> [WRITTEN TASK]: Copy the lines below verbatim, but only from the line containing "Identify the document" through the end of the data.

> [DATA UNDER STUDY]:
================

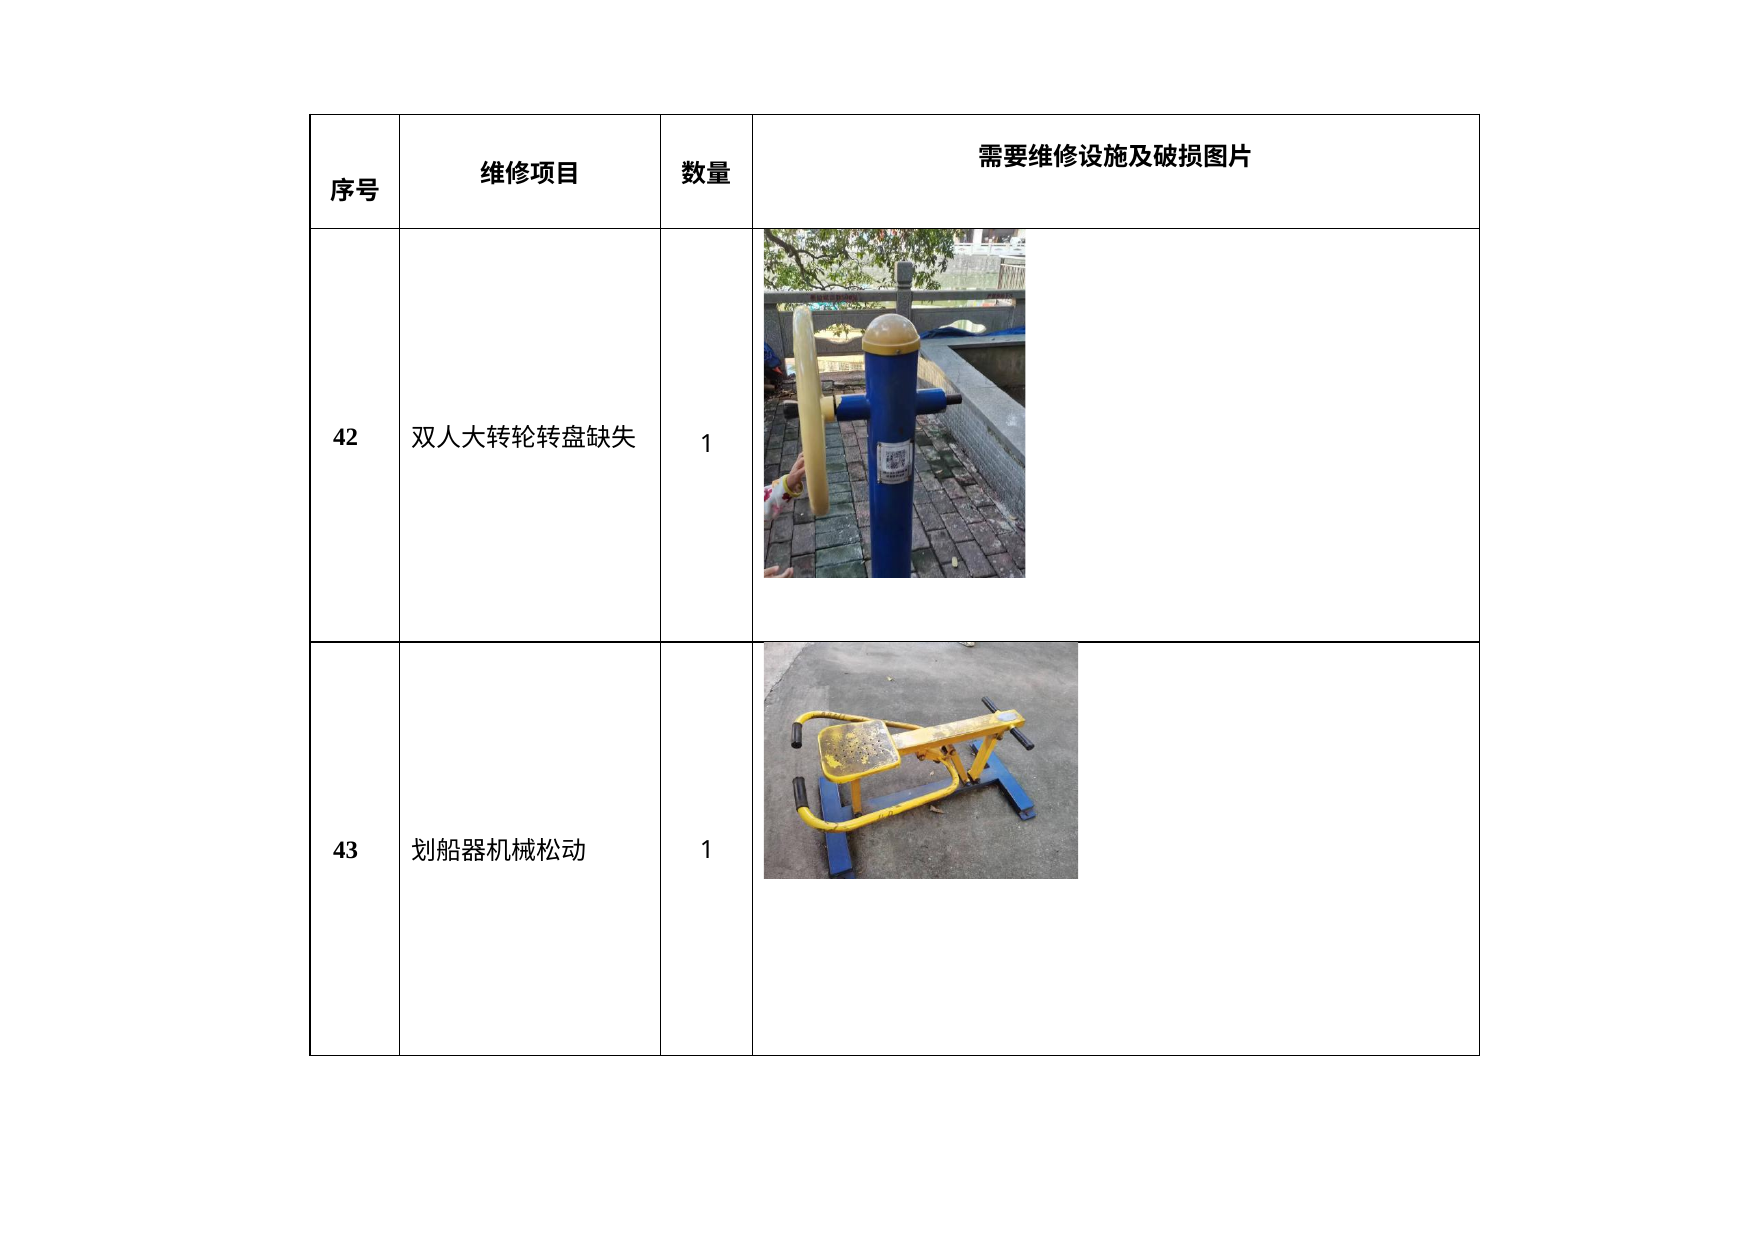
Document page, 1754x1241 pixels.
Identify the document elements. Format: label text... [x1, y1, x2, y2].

table_cell 1 [661, 229, 752, 641]
picture [763, 642, 1079, 879]
table_cell [753, 229, 1479, 641]
table_header 数量 [661, 115, 752, 228]
table_cell 划船器机械松动 [400, 643, 660, 1055]
table_header 维修项目 [400, 115, 660, 228]
table_header 需要维修设施及破损图片 [753, 115, 1479, 228]
table_cell 1 [661, 643, 752, 1055]
picture [763, 229, 1026, 578]
table_cell [311, 229, 399, 641]
table_header 序号 [311, 115, 399, 228]
table_cell [311, 643, 399, 1055]
table_cell 双人大转轮转盘缺失 [400, 229, 660, 641]
table_cell [753, 643, 1479, 1055]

================

> [ANSWER SECTION]:
Identify the document elements. Format: label text... [x1, y1, x2, y2].

table_cell 1 [661, 229, 752, 641]
picture [763, 642, 1079, 879]
table_cell [753, 229, 1479, 641]
table_header 数量 [661, 115, 752, 228]
table_cell 划船器机械松动 [400, 643, 660, 1055]
table_header 维修项目 [400, 115, 660, 228]
table_header 需要维修设施及破损图片 [753, 115, 1479, 228]
table_cell 1 [661, 643, 752, 1055]
picture [763, 229, 1026, 578]
table_cell [311, 229, 399, 641]
table_header 序号 [311, 115, 399, 228]
table_cell [311, 643, 399, 1055]
table_cell 双人大转轮转盘缺失 [400, 229, 660, 641]
table_cell [753, 643, 1479, 1055]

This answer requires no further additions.